Dans le courant de la journée, patronat et gouvernement ont appelé les représentants de la plateforme à des négociations. Ces derniers s’y sont rendus accompagnés de plusieurs dizaines de travailleurs.

Les pourparlers ont duré de 15 heures à 21 heures, mais la montagne a accouché d’une souris. Le patronat n’a cédé sur aucune revendication des travailleurs à part la reconnaissance de ces petites centrales syndicales.

Les travailleurs qui attendaient dehors ont eu vent que les bureaucrates syndicaux étaient en train de valider cet accord. Ils ont fait irruption dans la salle des négociations pour empêcher sa signature et demander le départ de leurs représentants.

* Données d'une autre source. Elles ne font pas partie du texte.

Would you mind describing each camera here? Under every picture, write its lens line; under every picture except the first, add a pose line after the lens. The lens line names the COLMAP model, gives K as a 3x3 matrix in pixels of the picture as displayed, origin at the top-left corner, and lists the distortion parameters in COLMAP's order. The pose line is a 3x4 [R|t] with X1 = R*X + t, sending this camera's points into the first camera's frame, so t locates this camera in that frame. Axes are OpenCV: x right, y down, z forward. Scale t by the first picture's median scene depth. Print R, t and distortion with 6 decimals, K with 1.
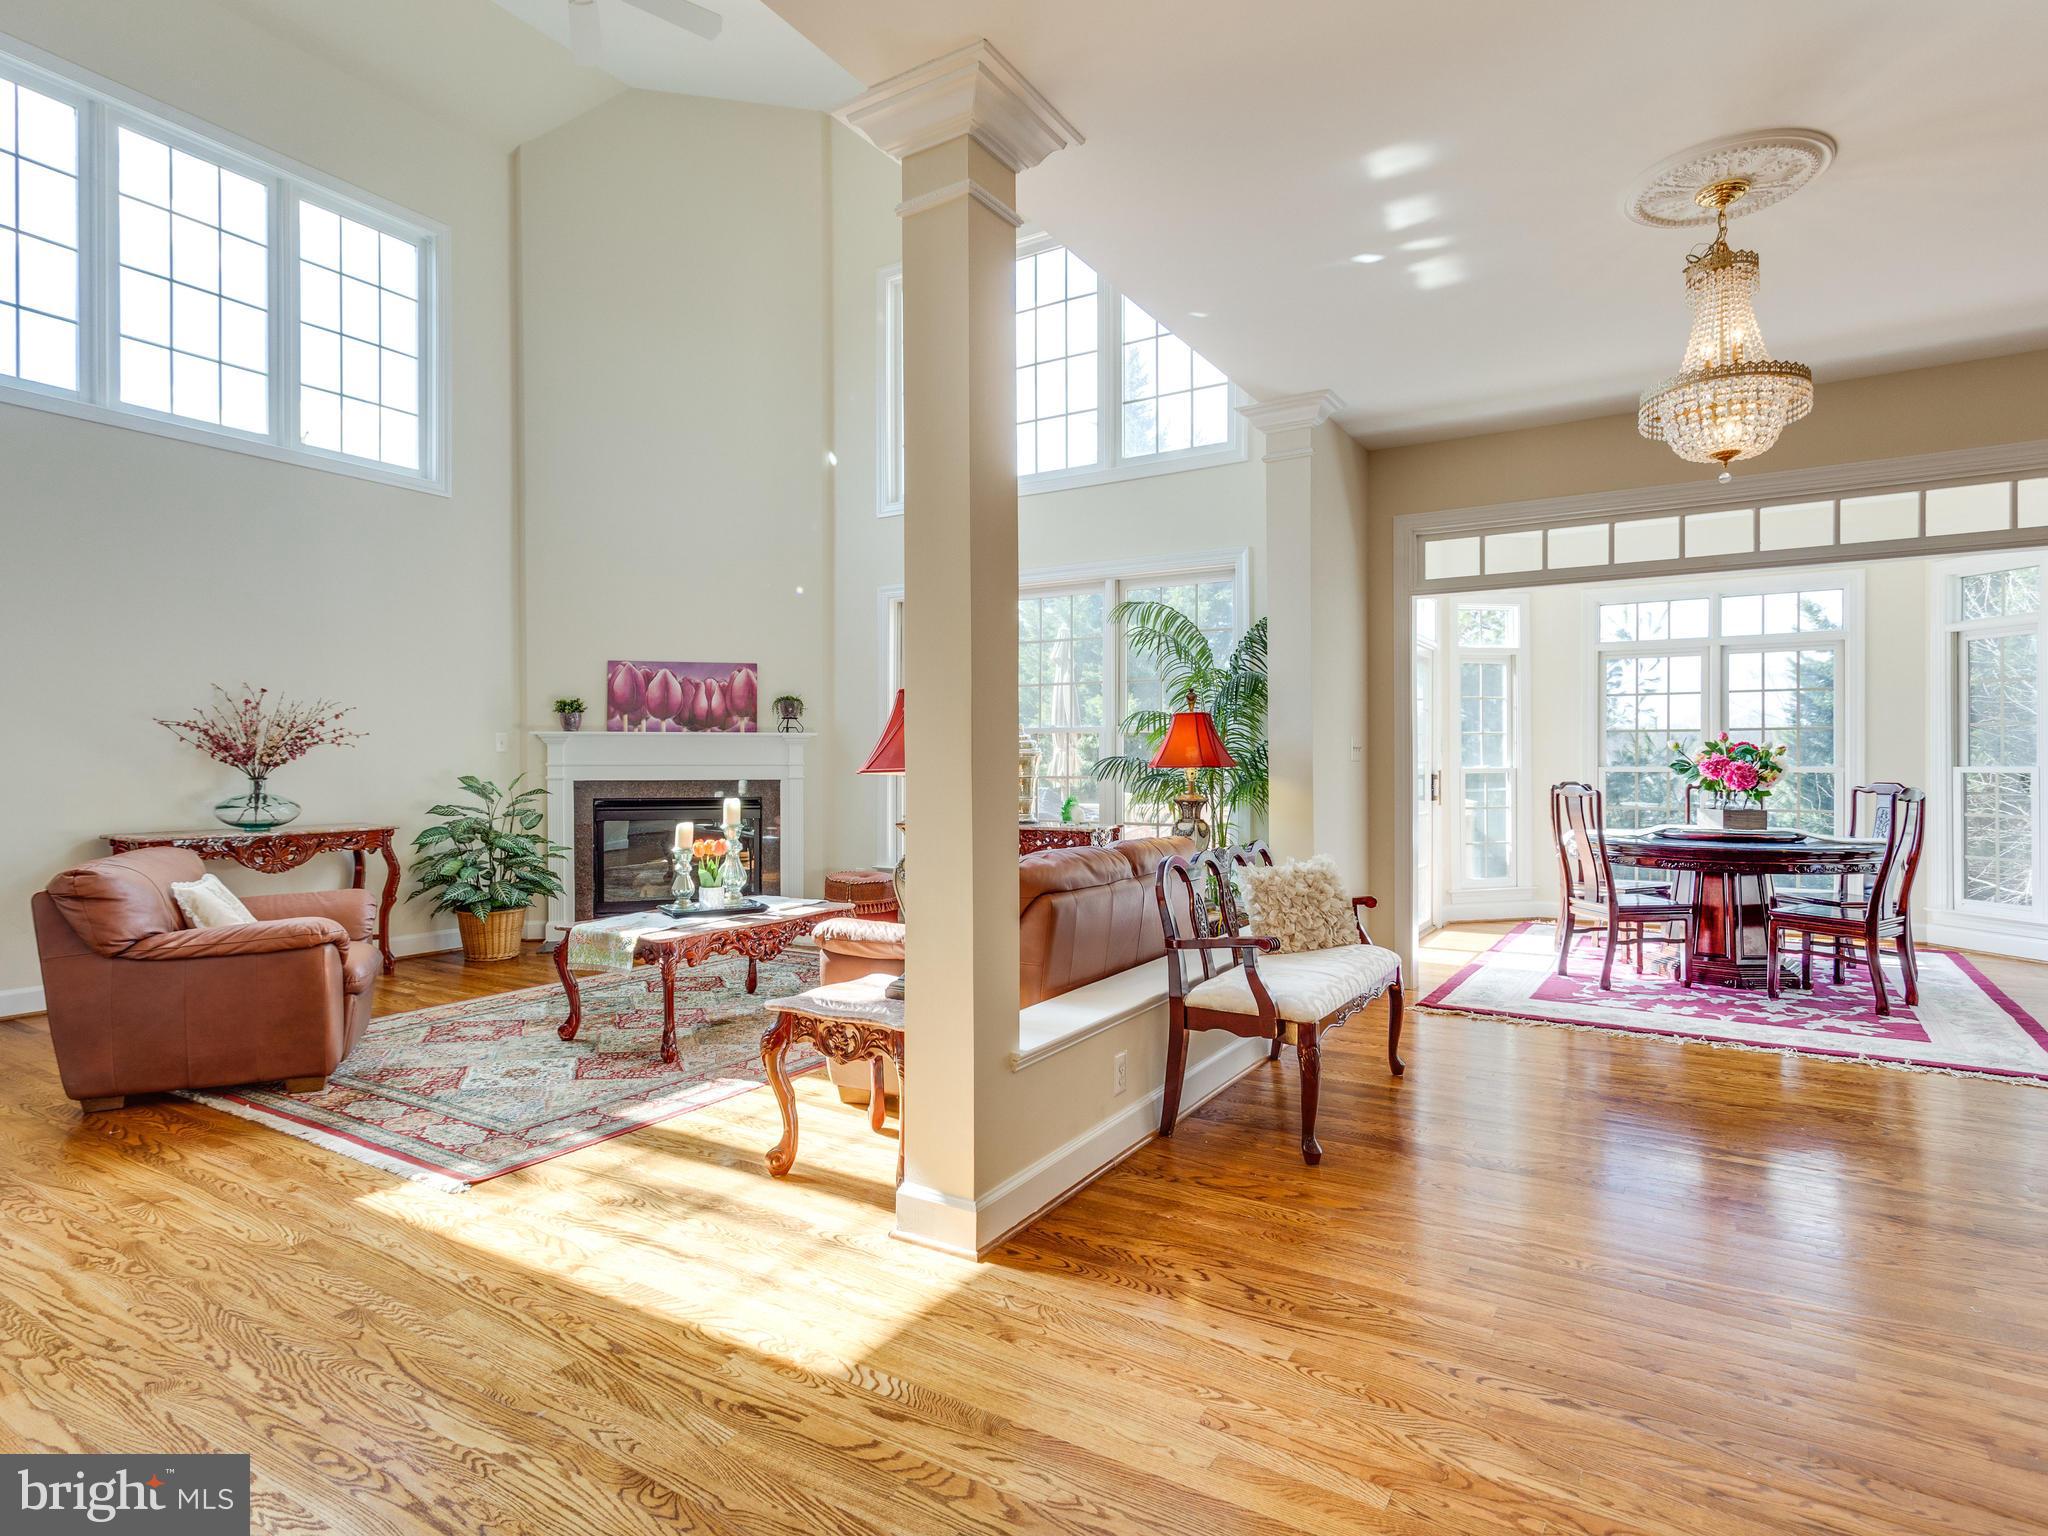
lens RADIAL K [[1091.1, 0, 1013.7], [0, 1091.1, 766.2], [0, 0, 1]] dist [0.000836, 0.001476]
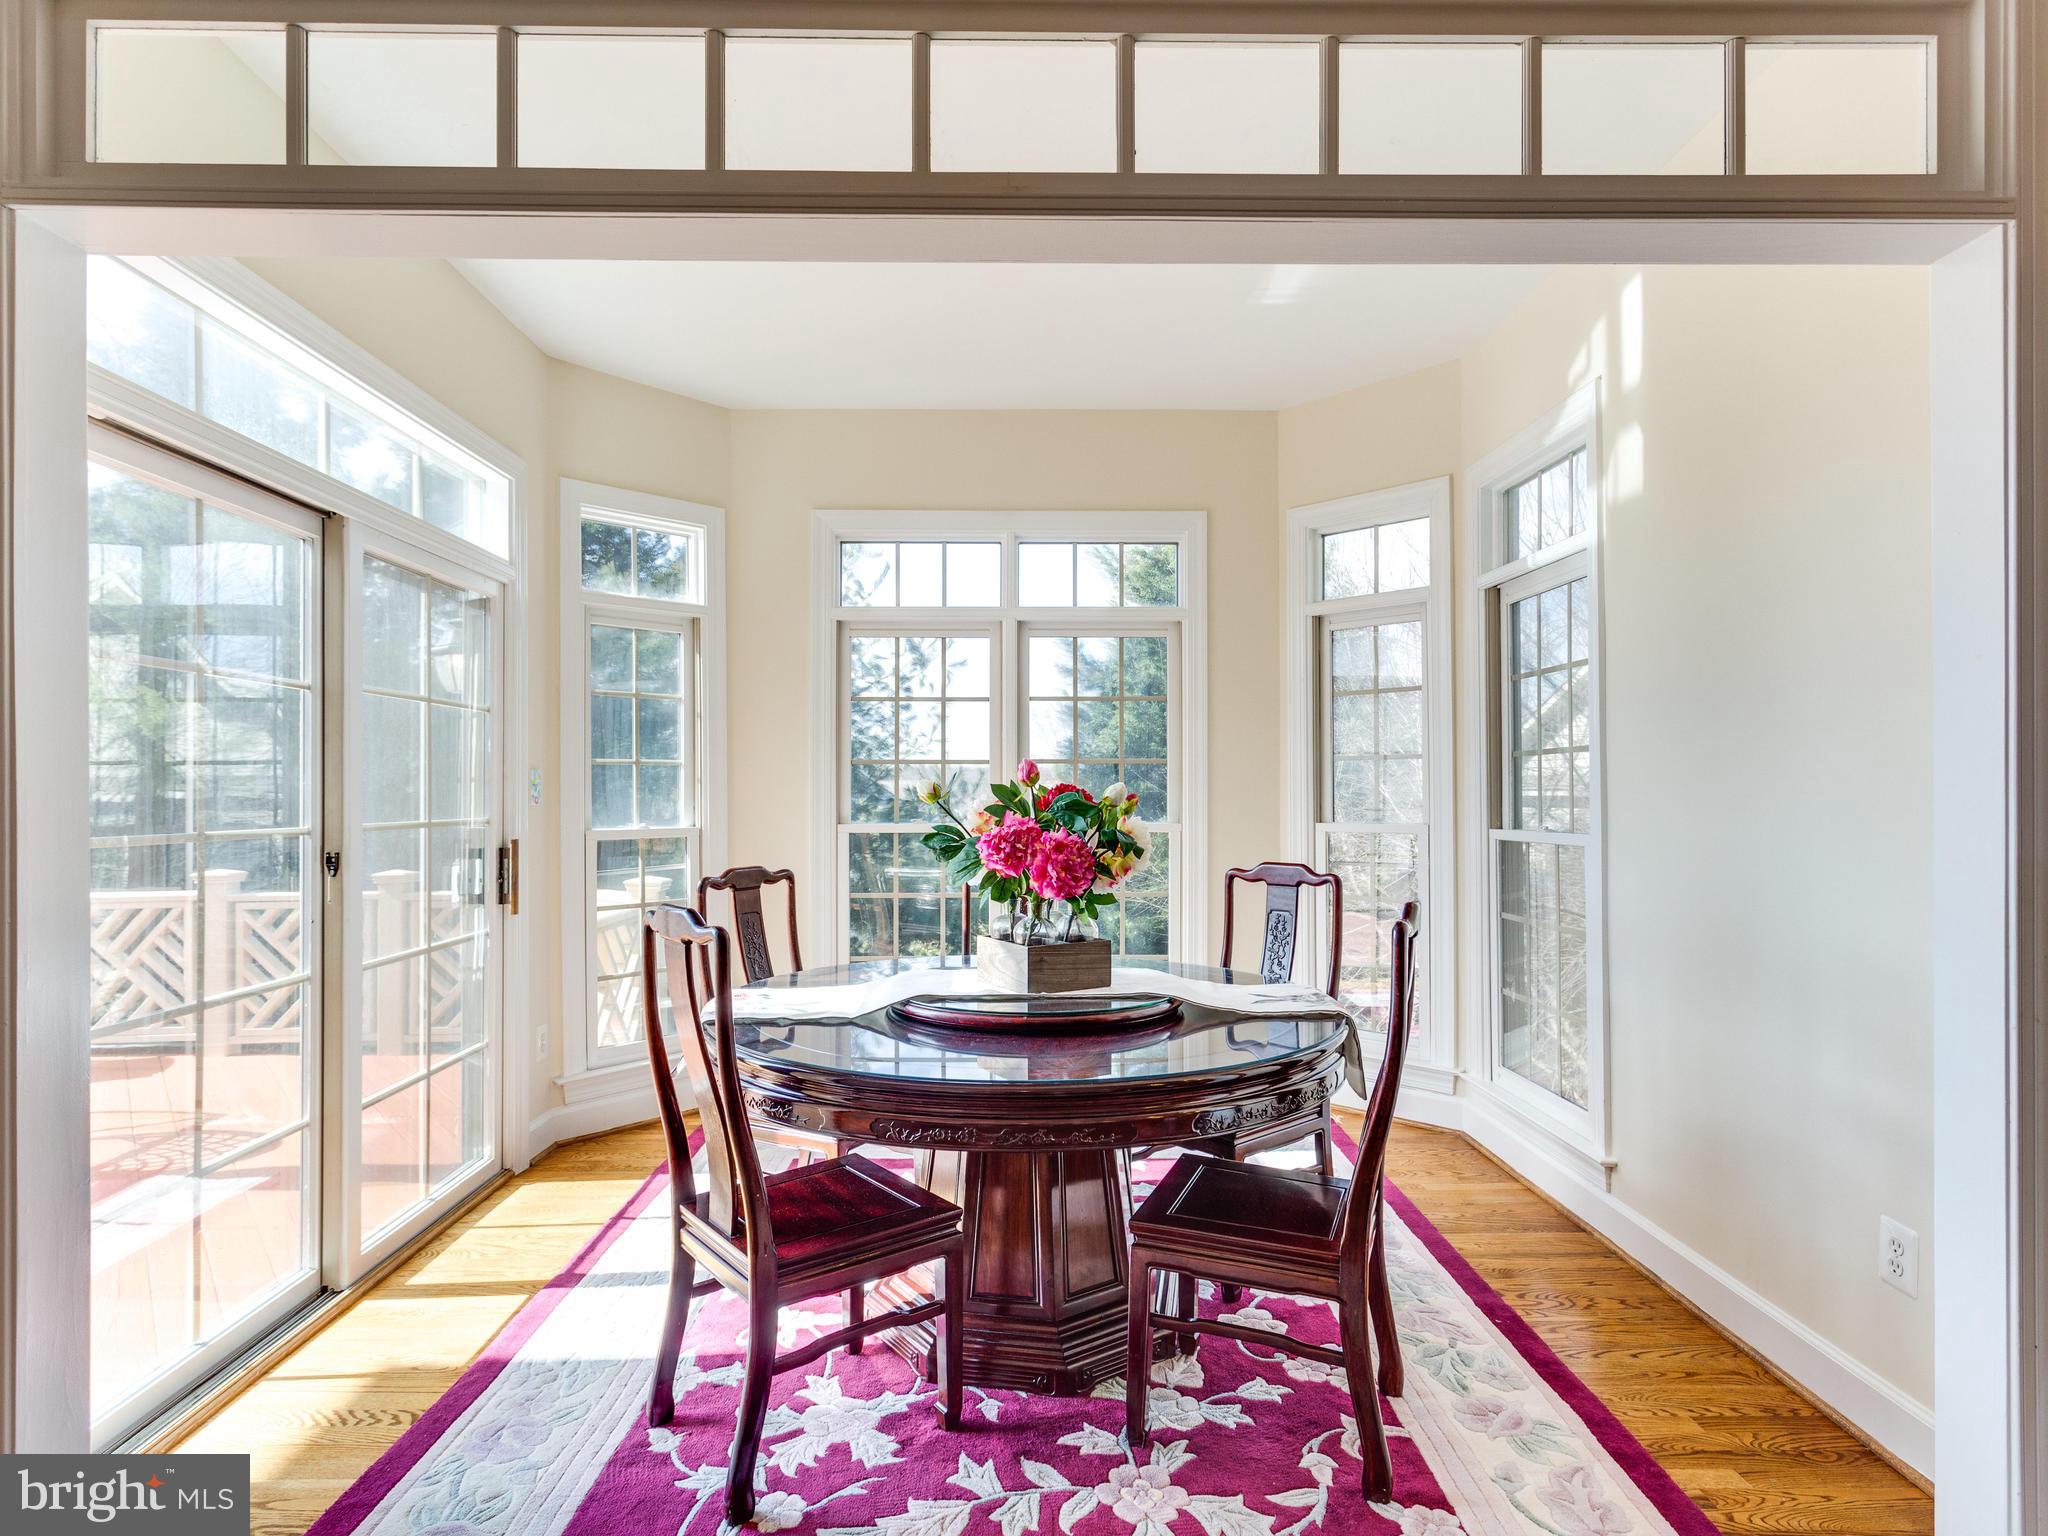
lens RADIAL K [[1091.1, 0, 1013.7], [0, 1091.1, 766.2], [0, 0, 1]] dist [0.000836, 0.001476]
pose [[0.838846, 0.017837, 0.544076, 0.409566], [0.000323, 0.999447, -0.033265, -0.015156], [-0.544368, 0.028080, 0.838376, 0.639765]]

Ce n’est qu’un début, le combat continue

Les travailleurs ont montré leur détermination dans la lutte et leur capacité de paralyser la plus grande zone industrielle du pays. Ce qui leur a manqué, c’est un contrôle démocratique de la grève par la base, c’est-à-dire par les travailleurs en lutte eux-mêmes. À aucun moment ils n’ont tenu une assemblée générale, ni voté leurs revendications, ni non plus élu leurs représentants pour diriger leur mouvement démocratiquement. Ils ont laissé toute l’initiative à la plateforme syndicale, dont les dirigeants avaient d’autres objectifs et d’autres intérêts que ceux des travailleurs en lutte.

Même si les travailleurs ont aujourd’hui repris le travail sans avoir eu gain de cause, ils ont fait la démonstration qu’ils étaient capables de s’organiser au-delà de leur entreprise et cette expérience leur servira à l’avenir.

 

1Salaire minimum interprofessionnel garanti, équivalent du smic français.